> **SOURCE**
────────

That’s a question I ask from time to time. The answers I receive are predictable. “Well, I try. Hopefully I have some righteousness. I know I’ve done a lot of wrong things, but I’ve done some good things, too.” It’s a question that makes believers squirm. We have been trained to think of ourselves as unrighteous. In many churches, believers are told how their sins separate them from God and they have to repent in order to be forgiven. Then they are led in a prayer, asking God for forgiveness. But they know it will never hold. Next week they will have to do it again.
So, how righteous are you?
Do you get a little squirt of righteousness each Sunday and try to live on that for a week? Are you trying to do good things so that the righteousness in you will outweigh the unrighteousness? Are you hoping that no one will see the wickedness in your life and you can just somehow slip into Heaven unnoticed? Or are you expecting a good scolding and some temporary punishment when you get to those pearly gates? Christians have all kinds of strange ideas, and almost all of those ideas come from bad teaching.
Ready for an answer?
“How righteous are you?”
“I am as righteous as Jesus!”
WHOA! How can you say that? Jesus was perfectly righteous. He never did anything wrong. He never sinned. He always did right. Everything Jesus did pleased the Father. How could anyone say that he or she is as righteous as Jesus?
Then out come the verses:
“For all have sinned and come short of the glory of God…”
“There is none righteous, no not one…”
“All we like sheep have gone astray…”
“If we say we have no sin, we deceive ourselves…”
And all of these verses are true, and I believe all of them. But that’s what we were, not what we are. Yes, we have all sinned and fallen short. No debate. It is true that no one, save Jesus, is without sin and righteous on his or her own. No argument on that. If we say that we have not sinned, we deceive ourselves. That’s true also. Those statements are about what used to be and what would still be true if we were apart from Christ.
But we are not apart from Christ. We have been washed and sanctified and justified (1 Cor 6:11). We have been cleansed of all sin (1 John 1:7). We have been forgiven (1 John 2:12). In Jesus, all these things are true of us.
In the Bible, the concept of righteousness is portrayed as an account sheet. Sins are listed as negative, I presume; while good works are listed as positives. We have a couple of problems. There are so many sins that our good works will never catch up. Then, even our good works are so often compromised by our sins. We do things we want to do and in the way we want and for the people we want. So few good works are truly pure, without the stain of sin in themselves. And more, even those few good things we do that are actually close to selfless are not truly our work, but the work of Jesus in us and through us. All of that means that our moral account is in pretty bad shape. Not even close to righteous.

────────

> **RECORDS FOR THIS TASK**
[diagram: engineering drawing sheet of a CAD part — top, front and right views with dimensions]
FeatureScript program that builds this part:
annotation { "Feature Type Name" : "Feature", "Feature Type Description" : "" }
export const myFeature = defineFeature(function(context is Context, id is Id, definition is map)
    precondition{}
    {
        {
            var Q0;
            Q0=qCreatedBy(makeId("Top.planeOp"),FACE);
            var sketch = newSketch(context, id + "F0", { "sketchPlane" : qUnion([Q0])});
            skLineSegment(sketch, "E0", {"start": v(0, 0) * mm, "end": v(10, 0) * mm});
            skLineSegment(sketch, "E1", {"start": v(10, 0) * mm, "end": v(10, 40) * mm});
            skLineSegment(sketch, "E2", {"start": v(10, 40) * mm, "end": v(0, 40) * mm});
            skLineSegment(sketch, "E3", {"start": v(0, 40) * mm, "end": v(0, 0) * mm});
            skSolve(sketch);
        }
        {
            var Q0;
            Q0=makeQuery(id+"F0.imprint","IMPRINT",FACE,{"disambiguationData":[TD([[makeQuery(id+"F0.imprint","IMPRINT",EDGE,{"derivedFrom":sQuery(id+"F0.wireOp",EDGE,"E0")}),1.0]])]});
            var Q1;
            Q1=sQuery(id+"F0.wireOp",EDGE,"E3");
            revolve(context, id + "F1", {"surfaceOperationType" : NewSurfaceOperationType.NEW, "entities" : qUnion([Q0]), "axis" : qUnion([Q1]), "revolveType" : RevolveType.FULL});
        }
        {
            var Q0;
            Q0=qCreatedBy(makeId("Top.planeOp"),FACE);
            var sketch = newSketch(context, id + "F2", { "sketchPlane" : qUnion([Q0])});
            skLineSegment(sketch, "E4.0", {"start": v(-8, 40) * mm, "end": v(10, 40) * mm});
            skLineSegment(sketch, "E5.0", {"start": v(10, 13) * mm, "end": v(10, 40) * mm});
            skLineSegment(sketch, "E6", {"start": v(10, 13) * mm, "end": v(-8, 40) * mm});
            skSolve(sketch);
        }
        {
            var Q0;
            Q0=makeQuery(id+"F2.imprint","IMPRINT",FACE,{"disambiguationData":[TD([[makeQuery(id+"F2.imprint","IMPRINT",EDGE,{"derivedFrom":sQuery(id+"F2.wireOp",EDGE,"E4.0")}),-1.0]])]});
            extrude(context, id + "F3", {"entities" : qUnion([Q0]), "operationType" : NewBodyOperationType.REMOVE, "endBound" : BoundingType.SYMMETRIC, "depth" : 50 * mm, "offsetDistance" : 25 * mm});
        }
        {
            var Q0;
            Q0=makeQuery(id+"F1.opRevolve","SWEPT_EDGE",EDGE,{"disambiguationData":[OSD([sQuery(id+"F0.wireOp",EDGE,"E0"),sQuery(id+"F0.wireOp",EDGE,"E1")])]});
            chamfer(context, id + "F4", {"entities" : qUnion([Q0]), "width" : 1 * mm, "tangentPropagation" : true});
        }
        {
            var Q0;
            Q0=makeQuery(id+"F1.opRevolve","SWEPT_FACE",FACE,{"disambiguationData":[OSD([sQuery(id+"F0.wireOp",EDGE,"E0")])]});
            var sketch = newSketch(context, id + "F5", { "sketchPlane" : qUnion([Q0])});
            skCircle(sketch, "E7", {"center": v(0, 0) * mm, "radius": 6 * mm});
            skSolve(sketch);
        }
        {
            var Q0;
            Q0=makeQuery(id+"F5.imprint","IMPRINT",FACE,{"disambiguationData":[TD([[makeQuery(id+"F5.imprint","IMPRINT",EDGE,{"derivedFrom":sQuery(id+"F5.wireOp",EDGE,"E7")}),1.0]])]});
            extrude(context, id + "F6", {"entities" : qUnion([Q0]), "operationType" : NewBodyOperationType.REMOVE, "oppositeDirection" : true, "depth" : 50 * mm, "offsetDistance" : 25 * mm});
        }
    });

────────

> **PROBLEMS AND TASKS**
- 1) Repeat word for word everything from the start of the rows down to the line containing "export const myFeature", with both ends included.
- 2) Carry on the essay on righteousness from the point where it ends.
The essay on righteousness and the rows are unrelated to each other.

> **RESPONSES IN ORDER**
- 1)
[diagram: engineering drawing sheet of a CAD part — top, front and right views with dimensions]
FeatureScript program that builds this part:
annotation { "Feature Type Name" : "Feature", "Feature Type Description" : "" }
export const myFeature = defineFeature(function(context is Context, id is Id, definition is map)

- 2)
The theological word connected to all of this is “imputed.” To impute something is to give it to another. In the Bible, this particularly refers to moral or spiritual accountability. And righteousness is imputed, given to us from outside of us. The only righteousness we have is imputed righteousness.
So the gospel teaches us that Jesus, who was perfectly righteous in Himself, washed away our unrighteousness by His sacrifice for us on the cross and granted to us His own righteousness. So Paul says:
For He made Him who knew no sin to be sin for us, that we might become the righteousness of God in Him. 2 Corinthians 5:21
We become the “righteousness of God.” Even about himself, Paul says that his only goal in life is to be found in Christ:
…not having my own righteousness, which is from the law, but that which is through faith in Christ, the righteousness which is from God by faith Philippians 3:9
In other words, if you were to ask Paul how righteous he was, he would tell you about the righteousness of Christ in him. Why? Because there was no other righteousness in him.
So here you go. Apart from Christ, no one is righteous. But those who have come to Him for salvation by faith are not apart from Him. In Him, you have His righteousness. Because He is in you and you are in Him, His righteousness is your righteousness.
How righteous are you? If you belong to Jesus, you are as righteous as He is. That’s the message of grace!